Early the next year, Brock got a thank-you call from Bill Clinton, whom he had never met. The former president asked Brock what he planned to do next, and Brock described an idea for a liberal organization to push back against news coverage, much as Accuracy in Media had been doing from the right since 1969.
Clinton suggested that Brock create a business plan, which Brock did and sent to him. Bill Clinton shared it with Hillary, who by then was a New York senator.
She invited Brock to present it at meetings with her major donors in the fall of 2003, both in Washington and at her home in Chappaqua, N.Y.
Their checkbooks opened.
His group, Media Matters for America, launched in 2004. Brock now runs four other organizations that he says were “built to counter the right-wing machine.”

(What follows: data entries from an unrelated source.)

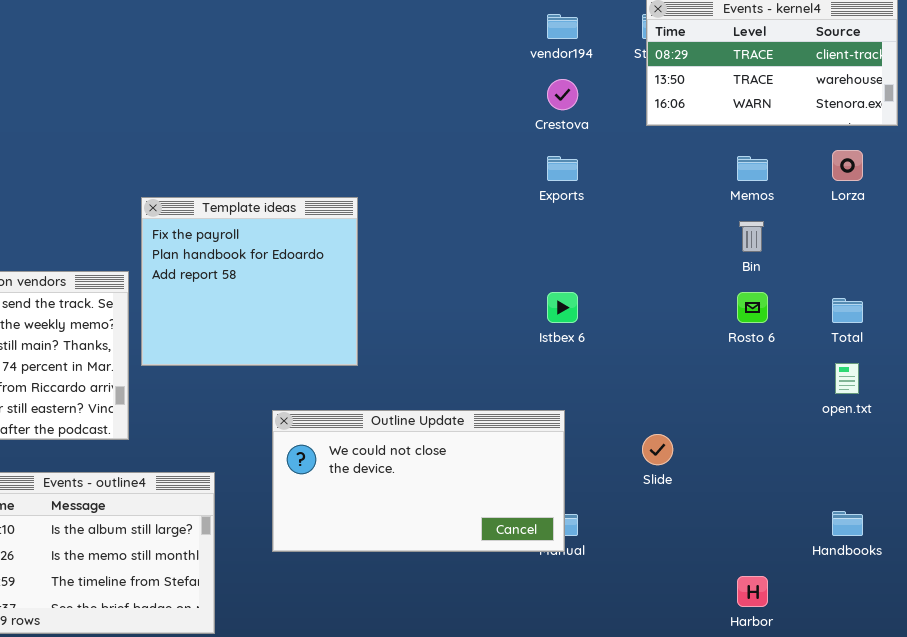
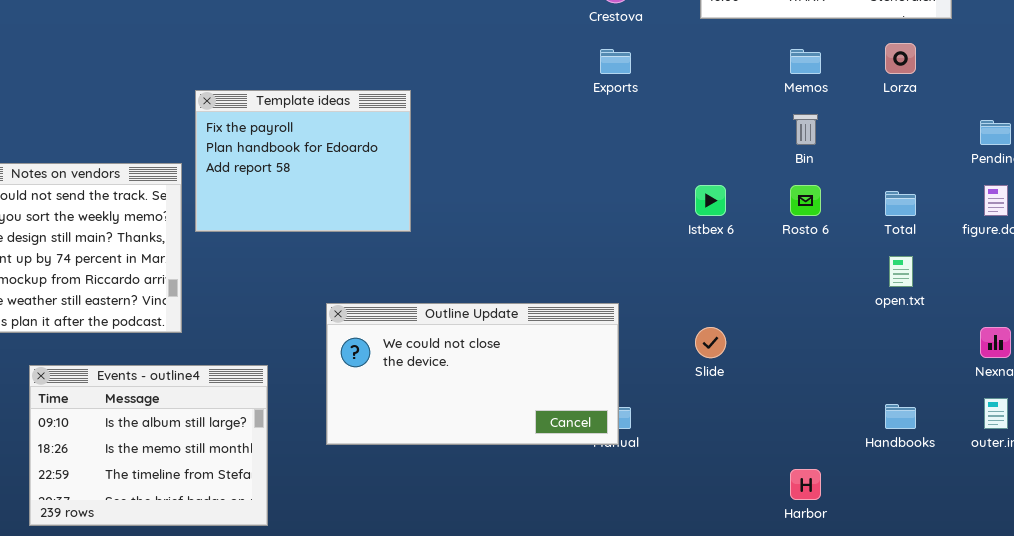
Template ideas: [141,197,358,366] -> [195,90,411,232], resized
Istbex 6: [547,292,578,323] -> [695,185,726,216], moved

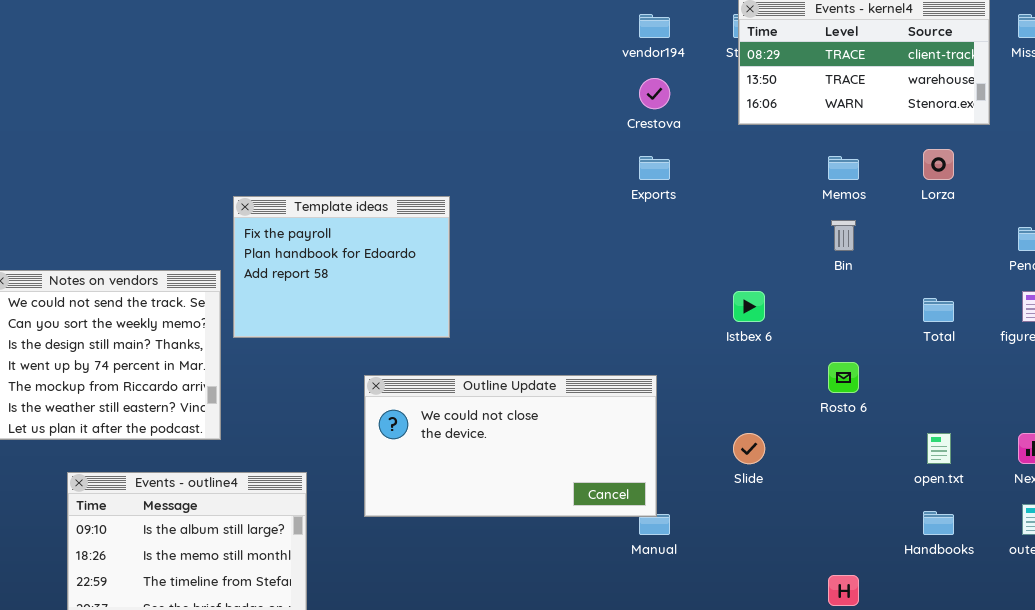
Rosto 6: [790,185,821,216] -> [828,362,859,393], moved
open.txt: [889,256,913,287] -> [927,433,951,464], moved
Outline Update: [326,303,619,445] -> [364,375,657,517], moved

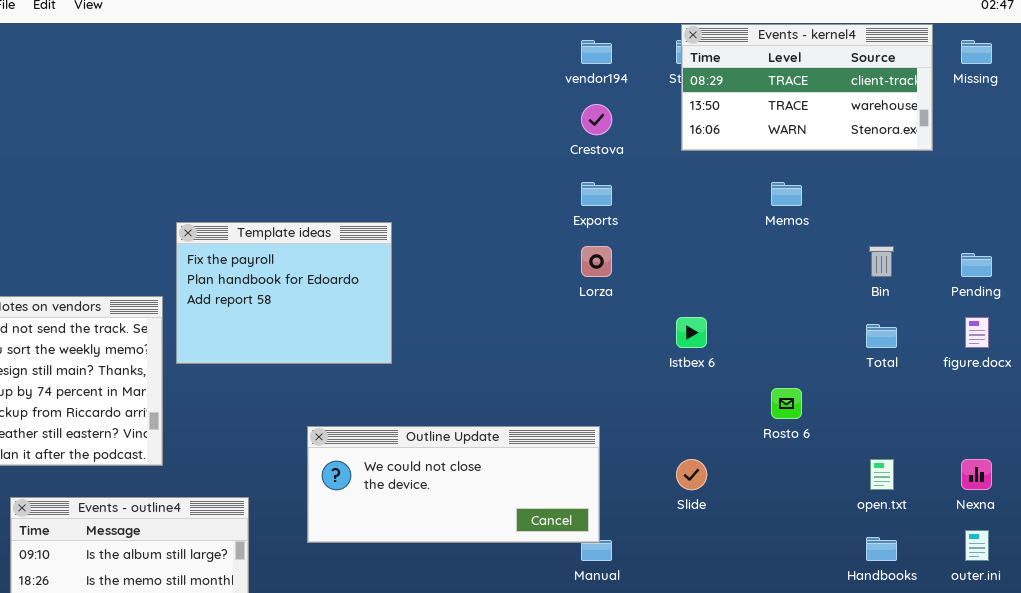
Lorza: [923,149,954,180] -> [581,246,612,277], moved
Bin: [831,220,856,251] -> [869,246,894,277], moved
Outline Update: [364,375,657,517] -> [307,426,600,543], resized

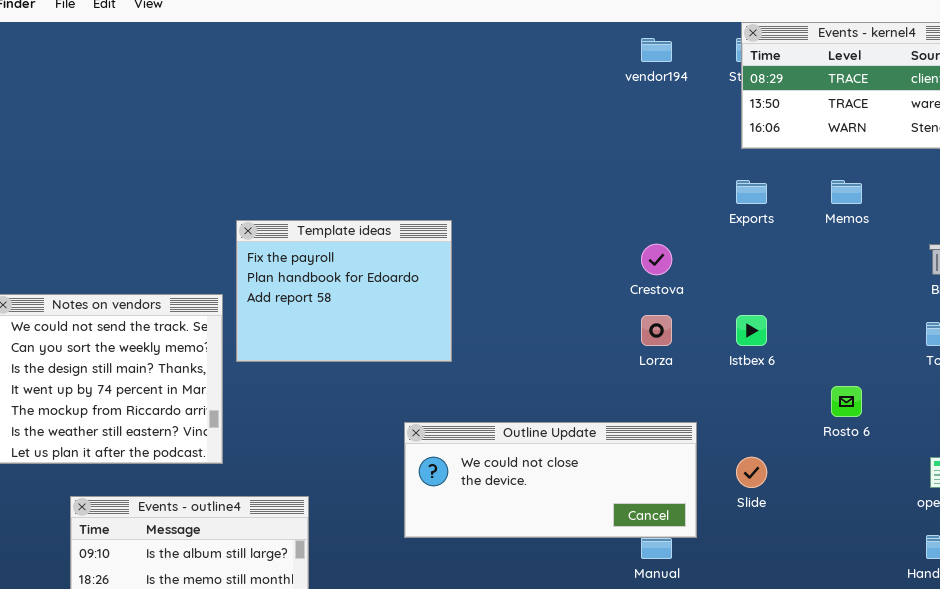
Crestova: [581,104,612,135] -> [641,244,672,275], moved
Exports: [581,182,612,206] -> [736,180,767,204], moved
Lorza: [581,246,612,277] -> [641,315,672,346], moved
Outline Update: [307,426,600,543] -> [404,422,697,538], moved

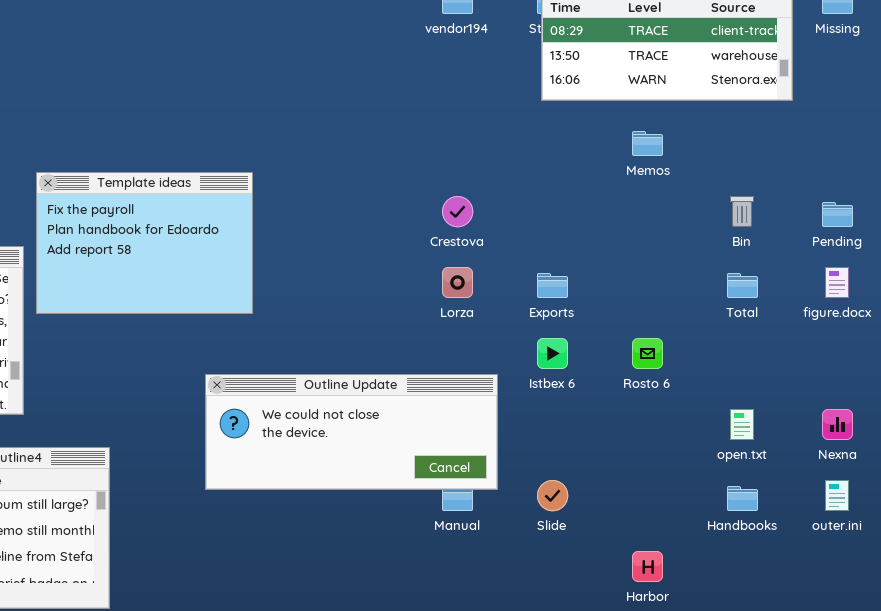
Exports: [736,180,767,204] -> [537,273,568,298], moved
Istbex 6: [736,315,767,346] -> [537,338,568,369], moved
Slide: [736,457,767,488] -> [537,480,568,511], moved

They are Correct the Record, which describes itself as “a strategic research and rapid response team designed to defend Hillary Clinton from baseless attacks;” American Bridge 21st Century, which focuses on opposition research; the Franklin Forum, which provides media training; and Citizens for Responsibility and Ethics in Washington, a watchdog group he took over in 2014. He also sits on the board of the pro-Clinton super PAC Priorities USA Action.
Brock added, “I feel like the playing field has gotten much more level from the time I started doing this until now.”
He also noted that new, explicitly liberal media players have emerged — among them, the Huffington Post and Talking Points Memo.
All of which suggests that, should there be another Clinton presidency, the battles of the last one will continue and escalate. What Bill Clinton once described as the “politics of personal destruction” are now a permanent fixture of the U.S. political system, likely to endure long after anyone can remember what started it all.
Lois Romano contributed to this report.